The children receiving index tests were divided into three age groups – 1-4, 5-9 and 19-14 years old. The highest proportion of tests were conducted in 5-9 year olds – an average of 40%, with about 30% in the other two age groups.
The highest yield, however – the proportion of tests that were positive – was in the youngest age group: 4.5% of 1-4 year olds tested positive versus 2.8% of 5-9 year olds and 2.7% of 10-14s. This varied considerably from country to country. In the Democratic Republic of Congo one in seven children under five tested positive (14.3%) compared to 2.1% in Cameroon. Among the higher age groups Nigeria returned the biggest yield, with 8.3% of 5-9 year olds testing positive and 9.3% of 10-14 year olds.

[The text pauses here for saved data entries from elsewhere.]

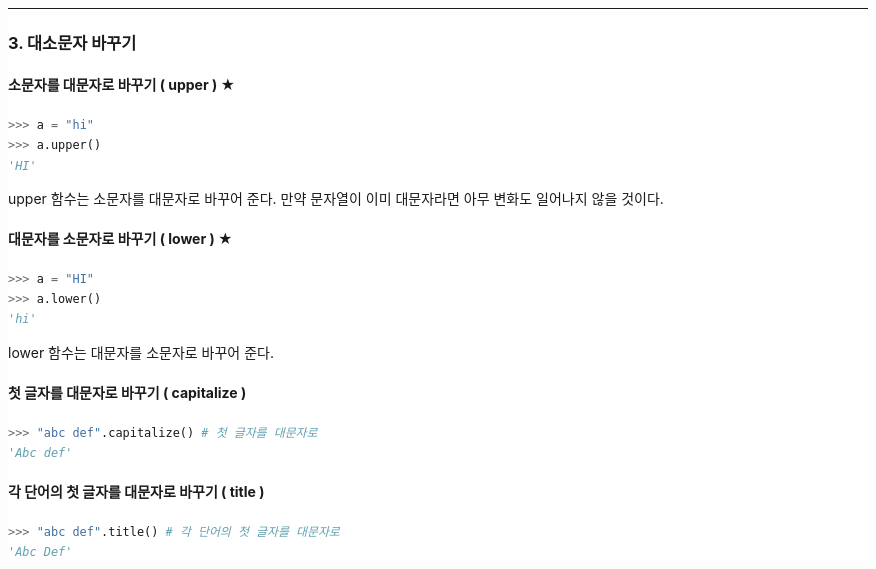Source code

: 





---





### 3. 대소문자 바꾸기

#### 소문자를 대문자로 바꾸기 ( upper ) ★

```python
>>> a = "hi"
>>> a.upper()
'HI'
```

upper 함수는 소문자를 대문자로 바꾸어 준다. 만약 문자열이 이미 대문자라면 아무 변화도 일어나지 않을 것이다.



#### 대문자를 소문자로 바꾸기 ( lower ) ★

```python
>>> a = "HI"
>>> a.lower()
'hi'
```

lower 함수는 대문자를 소문자로 바꾸어 준다.





#### 첫 글자를 대문자로 바꾸기 ( capitalize )

```python
>>> "abc def".capitalize() # 첫 글자를 대문자로
'Abc def'
```



#### 각 단어의 첫 글자를 대문자로 바꾸기 ( title )

```python
>>> "abc def".title() # 각 단어의 첫 글자를 대문자로
'Abc Def'
```















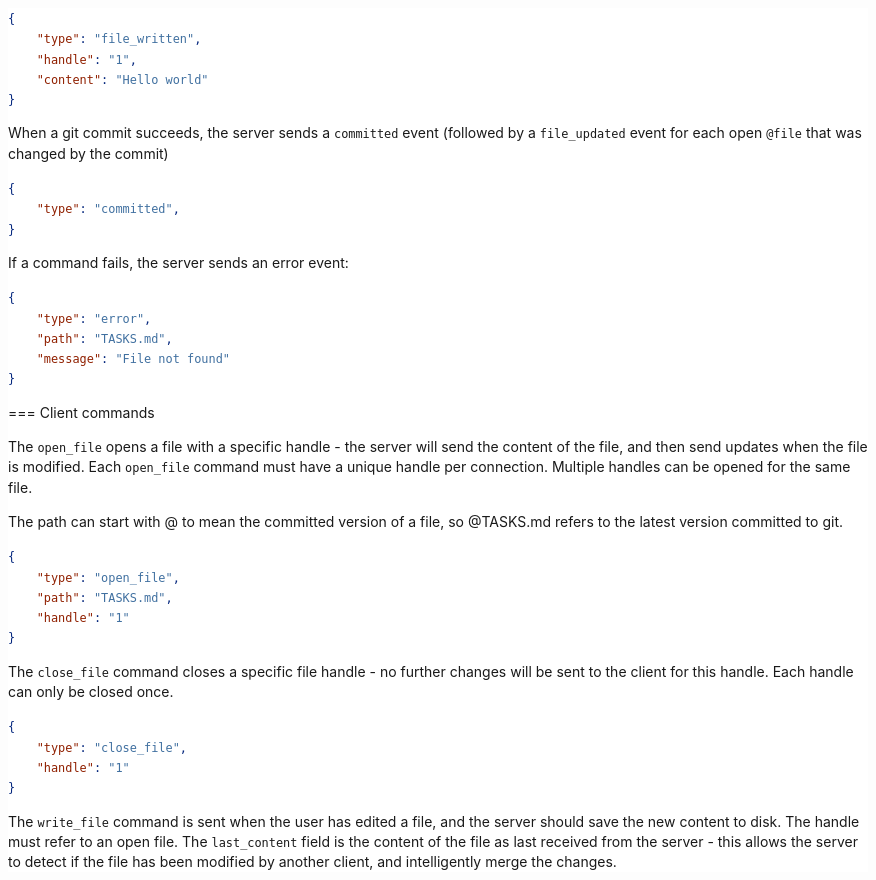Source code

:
 ```json
{
    "type": "file_written",
    "handle": "1",
    "content": "Hello world"
}
```

When a git commit succeeds, the server sends a `committed` event
(followed by a `file_updated` event for each open `@file` that was changed by the commit)

```json
{
    "type": "committed",
}
```

If a command fails, the server sends an error event:

```json
{
    "type": "error",
    "path": "TASKS.md",
    "message": "File not found"
}
```

=== Client commands

The `open_file` opens a file with a specific handle - the server will send the content of the file,
and then send updates when the file is modified. Each `open_file` command must have a unique handle
per connection. Multiple handles can be opened for the same file.

The path can start with @ to mean the committed version of a file,
so @TASKS.md refers to the latest version committed to git.

```json
{
    "type": "open_file",
    "path": "TASKS.md",
    "handle": "1"
}
```

The `close_file` command closes a specific file handle - no further changes will be sent to the client
for this handle. Each handle can only be closed once.

```json
{
    "type": "close_file",
    "handle": "1"
}
```

The `write_file` command is sent when the user has edited a file,
and the server should save the new content to disk. The handle must refer to an open file.
The `last_content` field is the content of the file as last received from the server -
this allows the server to detect if the file has been modified by another client,
and intelligently merge the changes.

Although Wolf did not give the absolute figures testing positive, it can be worked out from these data that over 27,000 new HIV infections in children under 15 were detected by index testing in 2019: over 9000 aged 1-4, over 11,000 aged 5-9, and nearly 7000 aged 10-14. This would represent 1.5% of all children with HIV globally.
Wolf said that further and considerable scale-up in paediatric index testing was needed, especially in high-prevalence, high-population countries like Nigeria, the Democratic Republic of Congo and South Africa.
In its statement this week, UNAIDS commented: “Year after year, the bold target of eliminating new HIV infections among children is being missed and children are dying needlessly from AIDS-related illnesses—deaths that could be prevented with simple and cheap treatments if the children were diagnosed and treated in time.”
Winnie Byanyima, Executive Director of UNAIDS, added: “To see so many tools available, so many new HIV infections among children that have been prevented, so many children living with HIV doing well, but to see others missed and still left behind is a tragedy.”
Wolf HT et al. Improving pediatric index testing: data from 12 PEPFAR-supported countries in sub-Saharan Africa. 23rd International AIDS Conference (AIDS 2020: Virtual), abstract OAB0703, 2020.